Instruction
Output each line of the material exactly as it stands.
++++++++++++++++++++
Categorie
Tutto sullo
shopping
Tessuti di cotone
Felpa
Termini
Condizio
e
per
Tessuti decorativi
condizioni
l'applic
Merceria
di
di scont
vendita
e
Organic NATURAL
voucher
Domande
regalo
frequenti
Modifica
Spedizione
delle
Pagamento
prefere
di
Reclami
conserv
++++++++++++++++++++
Task response
Categorie
Tutto sullo
shopping
Tessuti di cotone
Felpa
Termini
Condizio
e
per
Tessuti decorativi
condizioni
l'applic
Merceria
di
di scont
vendita
e
Organic NATURAL
voucher
Domande
regalo
frequenti
Modifica
Spedizione
delle
Pagamento
prefere
di
Reclami
conserv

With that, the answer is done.